For Ouagadougou-based Sandrine Sawadogo, L’Economiste du Faso editor-in-chief, one of the major benefits from the Mombasa Exchange was an opportunity to interact with journalists from beyond West Africa. “I was very happy to be exposed to high standards of financial reporting,” said Sawadogo, adding that she was putting into practice some of the learnings from Mombasa. Likewise, KAS scholar and financial reporter Arnold Segawa, one of the speakers, noted the skills gaps but praised the commitment shown by media practitioners to improve the quality of financial reporting. As a highlight, he cited potential collaborations emanating from this exchange – such as cross-border projects, notably a 2022 special edition by the Ethiopian Business Review – that the participants are discussing or pursuing.
Further, Segawa, whose session on Day 2 looked at GDP-related themes, explained how media practitioners could use such economic indicators to generate several story ideas. GDP stories “could range from consumption to government spending… such coverage shows the breadth of financial reporting away from mere statistics”.

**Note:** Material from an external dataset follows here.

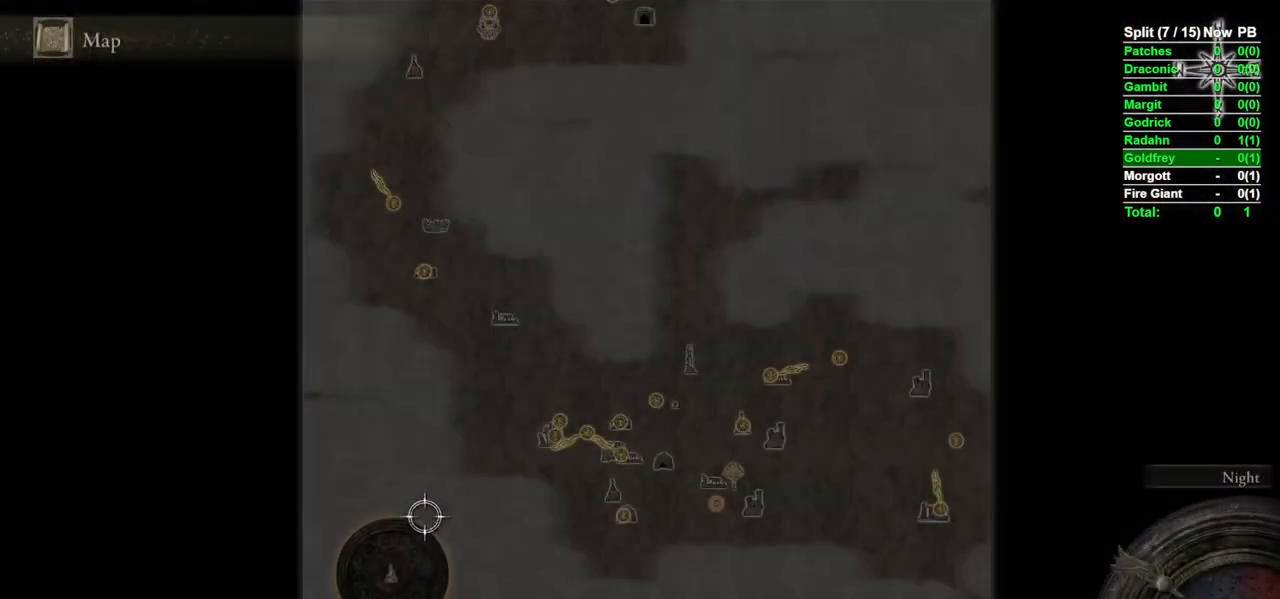
{"buttons": [], "left_stick": "up-right", "right_stick": "center", "events": [[367, "left_stick", "right"], [500, "left_stick", "up-right"]]}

Overall, the conference gave the participants an opportunity to network across national and regional boundaries; and engage with experts in areas relating to macroeconomics, free trade, research and others. At the crux of the programme was the quality of financial journalism. While taking the participants through the different phases of Kenya’s business reporting development, since the 1980s (when newspapers merely rehashed government’s budget speeches), veteran newsman Joseph Odindo, media consultant at Aga Khan University (Nairobi), urged editors and reporters to return to the basics: read and understand the dynamics of the economy in order to be effective in their duties to explain to their audiences.
KAS Media Africa Director Christoph Plate reminded the media practitioners of their duty as gatekeepers and how the information they find or the manner in which they present it can help shape opinions. “As journalists and editors, we have a big responsibility,” asserted Plate. “As gatekeepers, we tell our readers and our viewers what is important and what is not important. We should always remind ourselves of this responsibility over and over again.”